Define the identity and properties of inhibitory codon combinations
Project Collaborators:
Dr. Mark Dumont, Dr. Eric Phizicky, Dr. Edward Snell Hauptman-Woodward Institute, Dr. Michael Snyder Stanford University
Although accurate and efficient translation of mRNA into proteins is crucially important for the cell, not all of the 61 codons that specify insertion of amino acids into nascent polypeptides behave equally in this process. In fact, almost all synonymous codons, i.e. those that specify the same amino acid, are used at very different frequencies within most organisms, including the yeast S. cerevisiae. Although codon use has been implicated for over 25 years as a determinant of expression levels, neither the identity, nor the defining characteristics of codons that impair expression are known. Studies in the Grayhack laboratory are designed to define the rules and mechanisms by which specific codons, and arrangements of codons, impair gene expression, and to identify regulatory models dictated by codon usage in the yeast genome. We performed the first systematic analysis of the effects of codons on expression and implicated wobble decoding of the CGA codon pairs as the effecter of reduced expression.

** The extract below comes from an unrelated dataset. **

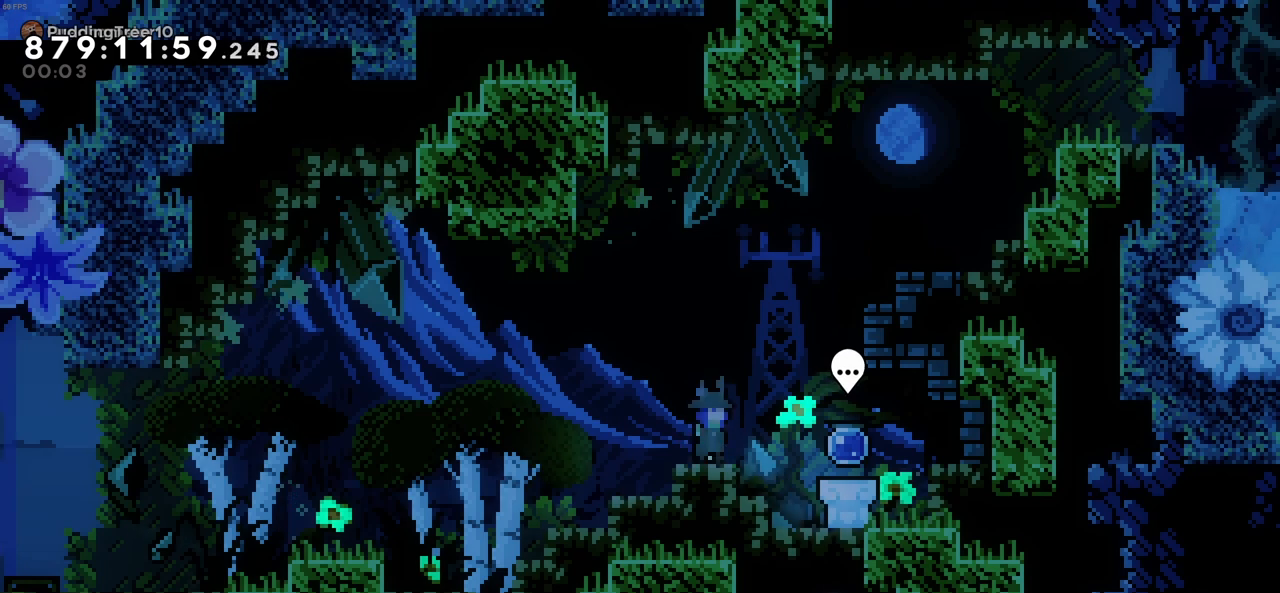
{"keys": [], "events": [[50, "down", "down"], [183, "down", "up"]]}
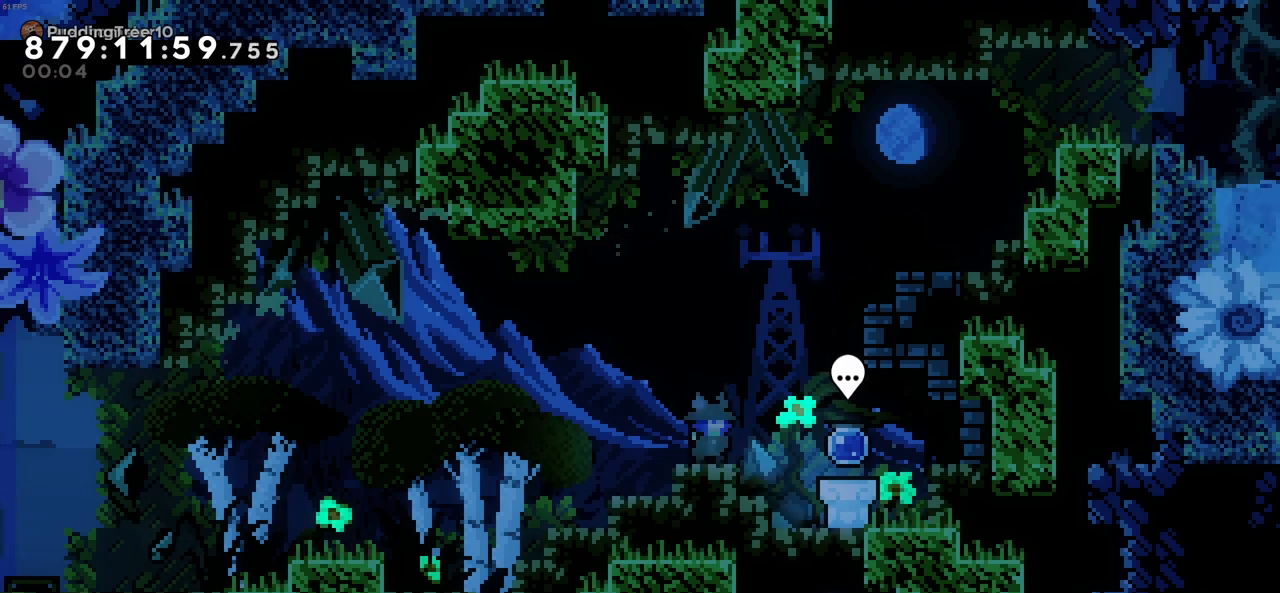
{"keys": [], "events": []}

To deduce the scope and magnitude of codon-mediated effects, we are identifying additional codon combinations that are responsible for reduced translational efficiency and defining the parameters that modulate codon-mediated regulation. We are extending the identification of codon combinations that cause reduced expression in yeast, using a GFP reporter in which randomized codon combinations are inserted at amino acid 4. Insertions that cause low expression of GFP are selected with Fluorescent Activated Cell Sorting. The resulting definition of inhibitory codons may illuminate the relationship between translation, codon properties and impaired expression. Second, we are determining the parameters of codon density, arrangement, and location that are important to impair expression to learn whether it is the arrangement and/or their location within a gene that results in reduced expression. Delineation of these factors may reveal the role of interactions between sites on the ribosome in codon-mediated modulation of expression.